At this point, the drug decriminalization measure has not been introduced in the D.C. Council, but activists are encouraged by early conversations with local lawmakers. The intent is to build on drug policy progress such as paraphernalia decriminalization, which was championed by key players like the chairman of the Council’s Judiciary Committee.
The push in the nation’s capital follows advocates’ success in advancing decriminalization in other parts of the country.
Oregon voters approved a historic initiative to decriminalize drug possession last year, and multiple jurisdictions across the U.S. are now exploring similar policy changes.
Last month, Massachusetts lawmakers heard testimony on separate proposals to decriminalize drug possession and establish a pilot program for safe injection facilities. A safe consumption site bill advanced through a legislative committee in the state in May.
The Maine Senate this summer defeated a bill that would have decriminalized possession of all currently illicit drugs.
Rhode Island’s governor signed a bill in July to create a pilot program legalizing safe consumption sites.
Congressionally, a first-of-its-kind bill to decriminalize drug possession at the federal level was introduced this session.
There’s a sense of urgency to get this reform in D.C. enacted, as the coronavirus pandemic has seemed to contribute to record-high drug overdose deaths in the country. Adesuyi said “the last year really has made it so we just can’t wait any more.”
Meanwhile, advocates have renewed hope that D.C. could soon move to legalize the sale of adult-use marijuana.
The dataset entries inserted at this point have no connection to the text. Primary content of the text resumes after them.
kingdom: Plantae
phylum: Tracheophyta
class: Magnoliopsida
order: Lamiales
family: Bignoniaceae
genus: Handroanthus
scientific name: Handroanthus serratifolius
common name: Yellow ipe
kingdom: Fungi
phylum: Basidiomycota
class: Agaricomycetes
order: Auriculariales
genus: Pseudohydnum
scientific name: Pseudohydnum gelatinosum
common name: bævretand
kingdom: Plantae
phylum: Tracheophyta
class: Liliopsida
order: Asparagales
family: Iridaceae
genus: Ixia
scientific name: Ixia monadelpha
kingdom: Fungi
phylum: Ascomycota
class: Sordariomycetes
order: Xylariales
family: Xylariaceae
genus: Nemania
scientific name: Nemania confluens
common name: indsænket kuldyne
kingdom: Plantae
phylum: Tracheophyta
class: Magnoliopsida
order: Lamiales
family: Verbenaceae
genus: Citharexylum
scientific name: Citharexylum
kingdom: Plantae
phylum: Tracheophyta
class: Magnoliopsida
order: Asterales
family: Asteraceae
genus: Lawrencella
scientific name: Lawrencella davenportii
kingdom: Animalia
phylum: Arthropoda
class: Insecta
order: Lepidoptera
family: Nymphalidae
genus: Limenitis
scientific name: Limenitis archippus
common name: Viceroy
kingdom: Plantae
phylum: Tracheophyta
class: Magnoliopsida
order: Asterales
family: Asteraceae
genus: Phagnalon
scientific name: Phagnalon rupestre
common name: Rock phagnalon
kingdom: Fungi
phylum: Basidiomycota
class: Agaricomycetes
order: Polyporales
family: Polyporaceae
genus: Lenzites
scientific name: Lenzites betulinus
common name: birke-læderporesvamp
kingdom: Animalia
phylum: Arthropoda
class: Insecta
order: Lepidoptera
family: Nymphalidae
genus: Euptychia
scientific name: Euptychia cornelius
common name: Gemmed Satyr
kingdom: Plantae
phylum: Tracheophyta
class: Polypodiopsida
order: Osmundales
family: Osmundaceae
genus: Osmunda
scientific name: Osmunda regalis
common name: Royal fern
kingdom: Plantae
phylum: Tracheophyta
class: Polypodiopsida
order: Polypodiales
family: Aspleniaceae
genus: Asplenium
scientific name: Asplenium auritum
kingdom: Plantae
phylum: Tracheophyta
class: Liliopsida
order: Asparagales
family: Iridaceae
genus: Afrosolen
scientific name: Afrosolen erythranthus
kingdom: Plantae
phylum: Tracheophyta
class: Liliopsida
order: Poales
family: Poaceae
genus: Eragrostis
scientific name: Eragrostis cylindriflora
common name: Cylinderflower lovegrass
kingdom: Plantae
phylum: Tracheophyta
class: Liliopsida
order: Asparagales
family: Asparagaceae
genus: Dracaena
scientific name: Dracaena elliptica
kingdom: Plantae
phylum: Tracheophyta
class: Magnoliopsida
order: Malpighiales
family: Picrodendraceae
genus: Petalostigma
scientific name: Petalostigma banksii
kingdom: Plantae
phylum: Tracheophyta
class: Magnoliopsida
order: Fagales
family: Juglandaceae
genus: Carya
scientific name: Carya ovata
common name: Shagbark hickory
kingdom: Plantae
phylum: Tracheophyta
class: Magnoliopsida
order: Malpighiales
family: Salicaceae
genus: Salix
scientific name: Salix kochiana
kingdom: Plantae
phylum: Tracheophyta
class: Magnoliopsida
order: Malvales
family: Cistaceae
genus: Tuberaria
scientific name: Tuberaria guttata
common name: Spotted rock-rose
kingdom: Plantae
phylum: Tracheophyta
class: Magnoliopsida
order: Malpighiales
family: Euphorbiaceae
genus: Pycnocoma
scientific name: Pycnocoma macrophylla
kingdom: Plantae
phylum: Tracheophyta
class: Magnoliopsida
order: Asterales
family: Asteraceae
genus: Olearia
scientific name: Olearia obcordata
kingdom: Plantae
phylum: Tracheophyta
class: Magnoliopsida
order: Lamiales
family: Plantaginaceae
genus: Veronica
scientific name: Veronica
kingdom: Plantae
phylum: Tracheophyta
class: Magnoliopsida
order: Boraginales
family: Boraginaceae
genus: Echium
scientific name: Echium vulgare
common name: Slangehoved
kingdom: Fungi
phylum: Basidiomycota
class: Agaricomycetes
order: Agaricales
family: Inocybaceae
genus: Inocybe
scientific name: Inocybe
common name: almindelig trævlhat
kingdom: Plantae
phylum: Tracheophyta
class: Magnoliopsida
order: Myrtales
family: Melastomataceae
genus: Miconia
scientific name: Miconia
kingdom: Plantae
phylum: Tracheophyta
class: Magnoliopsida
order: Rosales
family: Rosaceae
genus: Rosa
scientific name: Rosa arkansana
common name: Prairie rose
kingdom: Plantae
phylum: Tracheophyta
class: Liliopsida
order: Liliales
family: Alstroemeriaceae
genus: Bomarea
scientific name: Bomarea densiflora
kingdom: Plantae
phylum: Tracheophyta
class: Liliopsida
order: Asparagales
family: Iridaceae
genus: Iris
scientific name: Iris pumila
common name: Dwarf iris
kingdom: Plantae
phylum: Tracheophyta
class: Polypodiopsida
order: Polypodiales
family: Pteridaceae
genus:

The District has been prevented from doing so despite legalizing cannabis in 2014 because it’s been bound by a congressional spending bill rider prohibiting the use of local tax dollars for that purpose. But with majorities in both chambers this session, Democratic appropriators have excluded that prohibitive language in the most recent spending measures—so D.C. would be empowered to finally enact a regulated market.
The mayor of D.C. said in April that local officials are prepared to move forward with implementing a legal system of recreational marijuana sales in the nation’s capital just as soon as they can get over the final “hurdle” of congressional interference.
Mayor Muriel Bowser (D) introduced a cannabis commerce bill in February—and members of the District Council are considering that, as well as a separate proposal put forward by Chairman Phil Mendelson (D).
A hearing on the latter bill is scheduled for next month the Committee of the Whole, the Committee on the Judiciary & Public Safety & the Committee on Business & Economic Development.